Most mornings, I wake up and make a smoothie for my kids. It sounds like a simple and quick breakfast, but in my house, nothing is that simple. My kids don’t consider a smoothie to be a meal. Once I hand them their smoothies, they ask me what else I’m making.
The smoothie, in their minds, is just a drink—an accompaniment to their meal, and not a meal on its own. So, each morning, I make smoothies along with scrambled eggs or pancakes or something else that they consider to be a real meal.
BUT, if I placed all of the smoothie ingredients onto the table and announced that breakfast was served, I bet that my kids would laugh in disbelief at the quantity of food before them. Look at the ingredients in this morning’s smoothie: nut milk, blueberries, a whole banana, a whole peach, and a quarter cup of strawberry yogurt. They would say that they couldn’t eat all of that food in one sitting. It doesn’t cross their minds that they DO eat all of that food in one sitting (in addition to the “real” meal that I’ve prepared).
This got me thinking…
How many adults go through the motions of either buying a smoothie or blending one at home each day without any appreciation for the significant quantity of food that they are consuming? Perhaps some adults realize it. My husband happens to be one of those people, which is why you’ll never see him eating plates of fruit and yogurt and milk. He’s not a big breakfast eater, and the thought of eating plates of food first thing in the morning is just too much for him. A smoothie, which hides all of the bulky volume of fruit, is a perfect solution for someone like him, who would otherwise not eat breakfast at all. He knows he’s getting all of the benefits of fruits, vegetables, nut butters, etc., without actually having to sit down and eat all of that food with utensils.

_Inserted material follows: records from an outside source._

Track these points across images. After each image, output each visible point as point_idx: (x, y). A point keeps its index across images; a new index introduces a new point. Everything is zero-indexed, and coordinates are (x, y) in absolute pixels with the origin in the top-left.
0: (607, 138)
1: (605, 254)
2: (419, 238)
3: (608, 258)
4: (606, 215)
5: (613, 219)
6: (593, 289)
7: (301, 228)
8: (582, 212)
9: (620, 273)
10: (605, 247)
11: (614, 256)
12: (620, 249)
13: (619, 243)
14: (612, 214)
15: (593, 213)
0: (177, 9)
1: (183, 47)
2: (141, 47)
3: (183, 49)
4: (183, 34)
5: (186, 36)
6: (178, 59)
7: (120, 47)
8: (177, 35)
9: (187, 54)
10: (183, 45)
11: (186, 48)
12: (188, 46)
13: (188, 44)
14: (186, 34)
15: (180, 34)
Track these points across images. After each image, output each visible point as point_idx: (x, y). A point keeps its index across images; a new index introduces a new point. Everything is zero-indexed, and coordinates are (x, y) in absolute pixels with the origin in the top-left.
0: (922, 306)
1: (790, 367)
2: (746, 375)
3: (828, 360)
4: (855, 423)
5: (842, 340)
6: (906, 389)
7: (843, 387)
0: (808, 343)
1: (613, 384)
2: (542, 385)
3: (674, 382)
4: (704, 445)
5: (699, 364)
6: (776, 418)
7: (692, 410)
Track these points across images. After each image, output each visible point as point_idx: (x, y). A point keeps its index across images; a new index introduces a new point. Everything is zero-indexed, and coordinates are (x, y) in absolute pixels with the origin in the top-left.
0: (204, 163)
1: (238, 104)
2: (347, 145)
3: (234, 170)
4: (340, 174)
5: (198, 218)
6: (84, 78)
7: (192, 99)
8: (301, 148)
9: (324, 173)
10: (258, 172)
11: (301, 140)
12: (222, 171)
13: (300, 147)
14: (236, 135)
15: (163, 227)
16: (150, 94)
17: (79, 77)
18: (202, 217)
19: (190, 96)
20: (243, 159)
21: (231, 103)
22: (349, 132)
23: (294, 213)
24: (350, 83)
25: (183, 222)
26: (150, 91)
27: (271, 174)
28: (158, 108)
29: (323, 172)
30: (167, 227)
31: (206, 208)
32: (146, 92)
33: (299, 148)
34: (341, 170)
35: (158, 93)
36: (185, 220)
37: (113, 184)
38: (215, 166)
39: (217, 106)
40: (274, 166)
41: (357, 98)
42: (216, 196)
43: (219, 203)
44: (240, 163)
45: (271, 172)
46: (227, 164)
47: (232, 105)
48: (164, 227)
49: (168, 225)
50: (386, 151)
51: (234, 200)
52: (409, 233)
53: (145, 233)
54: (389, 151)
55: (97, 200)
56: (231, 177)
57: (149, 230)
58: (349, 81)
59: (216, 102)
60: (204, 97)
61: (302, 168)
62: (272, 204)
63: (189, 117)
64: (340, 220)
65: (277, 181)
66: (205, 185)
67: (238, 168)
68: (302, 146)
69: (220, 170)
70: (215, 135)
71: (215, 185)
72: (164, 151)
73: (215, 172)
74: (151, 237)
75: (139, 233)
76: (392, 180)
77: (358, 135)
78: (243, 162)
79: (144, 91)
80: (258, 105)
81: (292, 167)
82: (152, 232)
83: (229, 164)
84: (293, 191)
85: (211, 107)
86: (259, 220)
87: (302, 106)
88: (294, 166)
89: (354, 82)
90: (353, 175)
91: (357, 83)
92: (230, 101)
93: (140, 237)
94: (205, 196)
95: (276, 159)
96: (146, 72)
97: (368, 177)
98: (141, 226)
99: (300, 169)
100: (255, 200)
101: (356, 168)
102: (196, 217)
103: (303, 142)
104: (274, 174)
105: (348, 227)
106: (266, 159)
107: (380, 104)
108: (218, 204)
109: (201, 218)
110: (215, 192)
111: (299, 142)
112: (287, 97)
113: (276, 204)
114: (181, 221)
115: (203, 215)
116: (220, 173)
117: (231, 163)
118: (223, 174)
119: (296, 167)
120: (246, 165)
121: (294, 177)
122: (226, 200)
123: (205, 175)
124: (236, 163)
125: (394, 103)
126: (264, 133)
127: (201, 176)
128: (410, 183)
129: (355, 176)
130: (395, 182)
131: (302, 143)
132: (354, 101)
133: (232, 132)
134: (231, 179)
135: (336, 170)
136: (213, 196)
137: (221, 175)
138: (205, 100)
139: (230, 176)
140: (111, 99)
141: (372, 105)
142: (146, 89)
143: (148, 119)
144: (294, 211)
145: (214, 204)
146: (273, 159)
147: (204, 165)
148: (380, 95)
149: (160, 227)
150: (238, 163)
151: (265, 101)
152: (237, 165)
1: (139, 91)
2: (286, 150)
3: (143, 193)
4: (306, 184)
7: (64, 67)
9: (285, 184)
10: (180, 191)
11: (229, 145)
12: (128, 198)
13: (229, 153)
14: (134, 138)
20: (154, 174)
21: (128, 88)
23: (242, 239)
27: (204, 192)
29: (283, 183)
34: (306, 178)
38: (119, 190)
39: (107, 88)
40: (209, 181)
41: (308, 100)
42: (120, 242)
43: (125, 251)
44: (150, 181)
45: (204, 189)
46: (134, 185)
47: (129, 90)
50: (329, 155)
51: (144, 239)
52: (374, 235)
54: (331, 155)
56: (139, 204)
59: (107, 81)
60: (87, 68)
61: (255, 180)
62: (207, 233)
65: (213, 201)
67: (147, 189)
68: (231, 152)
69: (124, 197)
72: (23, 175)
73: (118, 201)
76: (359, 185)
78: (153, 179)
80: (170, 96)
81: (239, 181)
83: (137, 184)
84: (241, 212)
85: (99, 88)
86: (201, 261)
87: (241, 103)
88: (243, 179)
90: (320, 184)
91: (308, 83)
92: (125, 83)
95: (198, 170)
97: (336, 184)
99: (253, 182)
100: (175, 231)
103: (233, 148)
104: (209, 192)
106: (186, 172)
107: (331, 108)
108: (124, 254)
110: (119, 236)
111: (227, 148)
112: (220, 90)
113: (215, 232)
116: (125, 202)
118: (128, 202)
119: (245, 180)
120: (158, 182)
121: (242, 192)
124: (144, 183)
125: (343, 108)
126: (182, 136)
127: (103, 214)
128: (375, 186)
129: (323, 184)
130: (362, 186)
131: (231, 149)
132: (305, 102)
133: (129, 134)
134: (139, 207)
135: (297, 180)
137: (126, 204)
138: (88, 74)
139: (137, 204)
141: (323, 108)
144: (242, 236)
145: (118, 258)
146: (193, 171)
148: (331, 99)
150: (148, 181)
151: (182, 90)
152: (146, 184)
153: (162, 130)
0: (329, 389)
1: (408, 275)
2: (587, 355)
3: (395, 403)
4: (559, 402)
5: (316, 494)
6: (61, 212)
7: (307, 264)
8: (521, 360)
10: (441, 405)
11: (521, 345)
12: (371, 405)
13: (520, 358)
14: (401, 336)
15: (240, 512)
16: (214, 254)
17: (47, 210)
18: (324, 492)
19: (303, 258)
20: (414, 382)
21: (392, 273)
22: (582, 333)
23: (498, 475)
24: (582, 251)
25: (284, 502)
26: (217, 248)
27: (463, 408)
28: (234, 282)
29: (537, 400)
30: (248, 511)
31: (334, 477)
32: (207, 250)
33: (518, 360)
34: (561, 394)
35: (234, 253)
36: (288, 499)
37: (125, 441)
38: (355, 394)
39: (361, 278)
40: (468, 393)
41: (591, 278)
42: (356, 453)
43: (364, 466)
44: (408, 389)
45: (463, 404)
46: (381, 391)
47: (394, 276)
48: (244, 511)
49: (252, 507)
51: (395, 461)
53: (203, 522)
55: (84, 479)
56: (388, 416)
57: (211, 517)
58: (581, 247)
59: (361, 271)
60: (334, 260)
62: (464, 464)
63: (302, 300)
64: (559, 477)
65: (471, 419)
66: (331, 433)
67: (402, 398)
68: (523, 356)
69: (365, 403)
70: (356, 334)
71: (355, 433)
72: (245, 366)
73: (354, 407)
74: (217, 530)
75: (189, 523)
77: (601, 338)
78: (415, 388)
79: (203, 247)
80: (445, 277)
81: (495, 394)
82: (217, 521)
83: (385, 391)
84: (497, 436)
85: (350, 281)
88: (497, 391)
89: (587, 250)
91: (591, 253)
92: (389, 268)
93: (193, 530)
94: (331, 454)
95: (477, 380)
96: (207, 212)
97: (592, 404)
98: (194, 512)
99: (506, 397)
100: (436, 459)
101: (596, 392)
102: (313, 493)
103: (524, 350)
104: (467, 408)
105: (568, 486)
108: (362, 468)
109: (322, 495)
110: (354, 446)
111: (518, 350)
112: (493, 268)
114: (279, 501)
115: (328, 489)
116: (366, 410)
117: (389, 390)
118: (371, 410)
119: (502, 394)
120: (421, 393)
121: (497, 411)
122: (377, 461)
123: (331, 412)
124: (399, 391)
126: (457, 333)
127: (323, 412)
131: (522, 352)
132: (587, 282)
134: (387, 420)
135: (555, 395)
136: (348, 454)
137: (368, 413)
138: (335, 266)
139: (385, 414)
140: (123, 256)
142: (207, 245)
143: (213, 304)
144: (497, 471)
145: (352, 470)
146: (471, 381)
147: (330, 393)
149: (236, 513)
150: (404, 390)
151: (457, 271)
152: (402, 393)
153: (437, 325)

I happen to be on the other end of the spectrum. If I choose to drink a smoothie for breakfast, I am looking for snacks within an hour, even if I’m not actually hungry. I am like my children, and my brain interprets the smoothie as a drink, not a meal. I would much rather see an abundant breakfast in front of me—a breakfast that I can chew and savor, rather than gulp down. I don’t care about the convenience of having a smoothie in a cup that can travel from the home to the car. I’d much rather sit down with multiple plates and bowls of food to taste. Eating the individual ingredients of the smoothie would be a much more satisfying experience than drinking the blended version of those same ingredients.
If you are working towards healthier eating habits, it’s SO important to understand your thought processes surrounding food so that you can tailor your meals and snacks to complement your tendencies.
Eating mindfully is key.
If you are wondering whether smoothies are a good breakfast option, ask yourself these questions:
-Am I a volume eater? Do I like having lots of food in front of me?
-Do I need various textures of food to feel satisfied?
-Can I be satisfied with a liquid meal?
-Am I better off eating the unblended ingredients of a smoothie in whole form? Do I prefer liquid meals? If so, why? Does convenience and portability have anything to do with my preference for smoothies?
If you answer each of these questions and really consider how and why you think the way you do, you can begin to understand why you eat the way you do. Once you get a handle on why you eat the way you do, you will become more mindful of your food choices and begin to develop healthier eating habits.
In the past, I’ve touched upon the subject of different eating habits. Not everyone has the same approach to eating, and that’s okay. Just becoming more mindful of your own approach and your own inclinations can help you figure out how to create healthy habits that will work for you.